The golden rule of financial planning: if you can plan it, you can achieve it

Over the past July 4th, we celebrated our country’s history of declaring independence and guaranteeing basic human freedoms. But true freedom requires financial independence, as well.

Self-sufficiency isn’t guaranteed, but every one of us has the opportunity to achieve it. Check out these four steps to achieve financial independence.

Financial Independence Tip One

Make sure to plan ahead. During your saving and investing years, you must spend less than you make, no matter how high your income. It is vital that you invest prudently, without letting your emotions get in the way.

Rather than saving 10% of your income by rote, take the time to create a financial plan and understand the math behind how your savings amount translates to an expected portfolio value.

You need roughly 20 times your annual income in savings to retire adequately. Are you prepared for this?

Financial Independence Tip Two

If could can plan it, you can achieve it. The day you retire or stop investing money for your retirement is a very important day. It’s a big leap of faith that your money can outlive you. Don’t go at it alone: You must strategize and plan your retirement day so you know what you’re getting into.

You should understand what income your portfolio can afford to pay you in up markets and down, because that will be your annual income now.

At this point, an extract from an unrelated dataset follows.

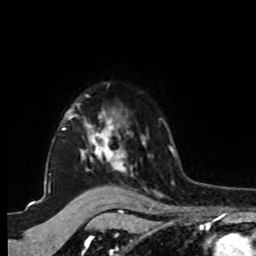
Breast MRI, one axial slice; slice 73 of 80 in the series (ordered by position); cropped to one breast; dynamic contrast-enhanced series, time point 2 of 8 at this slice position (early post-contrast); 1.5 T; TE 4.2 ms, TR 7 ms; 256 × 256 image matrix, field of view 175 × 175 mm. Female patient.
Annotated regions visible in this slice (semi-automatic segmentation, software-assisted and operator-edited):
- enhancing-tissue mask used for the functional tumour volume (all voxels passing the contrast-enhancement thresholds inside the analysis volume; usually the tumour): box from (x=49, y=95) to (x=146, y=175) px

You should also be absolutely comfortable with your retirement income, so try to overestimate your needs when you plan.

Financial Independence Tip Three

Protect it with your life. Many people don’t realize that growing wealth requires very different skills than preserving it. They assume that preservation just means you should just buy more bonds.

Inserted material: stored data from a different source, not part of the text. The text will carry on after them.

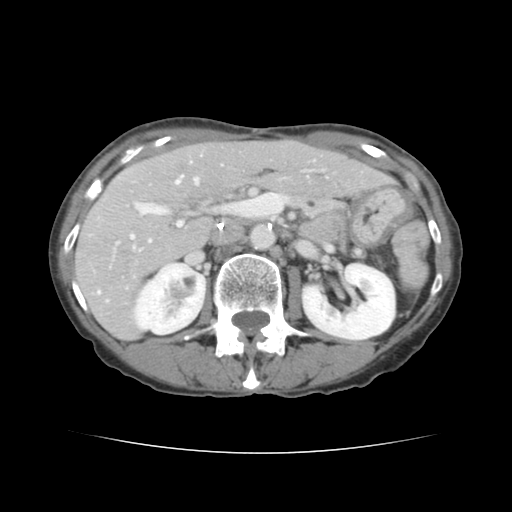
Contrast-enhanced abdominal CT, one axial slice. Position 72 of 136 along the scan axis. Soft-tissue window (W 400 / L 40 HU). 512 × 512 image matrix, field of view 319 × 319 mm. From the clinical record (not read from this slice): patient: male, age 67 years at operation; diagnosis: colorectal cancer liver metastases, imaged before liver resection; multiple liver metastases: yes.
Outlined on this slice (outlined manually by an expert reader):
- hepatic veins: box from (x=130, y=176) to (x=198, y=238) px
- liver: (x=76, y=142)–(x=387, y=338)
- planned liver remnant (the part of the liver to remain after resection): (x=157, y=142)–(x=388, y=200)
- portal vein (with intrahepatic branches): (x=98, y=205)–(x=182, y=293)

Yet once you stop working, your ability to earn wealth back after a financial mistake typically declines. It’s hard to get re-hired into your old job, especially if your health deteriorates or you have to care for an aging loved one. Many very smart and educated people grow their wealth and lose it multiple times during their lifetime because they don’t know how to hold on to it.

Preservation of wealth requires patience and discipline, but also the practice of asset allocation and rebalancing. How do you rate your own ability at these? Chances are that a professional advisor is better at it.

Financial Independence Tip Four

Enjoy what you’ve earned responsibly. While the world was battling COVID, were your portfolios built to withstand the tremendous declines we saw in the global stock markets?

Were you able to continue to take retirement income from your portfolios at the same level as previous years during the COVID-recession? If so, it was likely only possible because you planned ahead, expecting the unexpected.

You cannot afford to let short-term market events cause you to abandon what should have been a long- term plan. Even though we all want to give up every once in a while.

Once you build your wealth and achieve financial independence, trust in the science you used to create the plan. If you can do that, you achieve self- determination and peace of mind.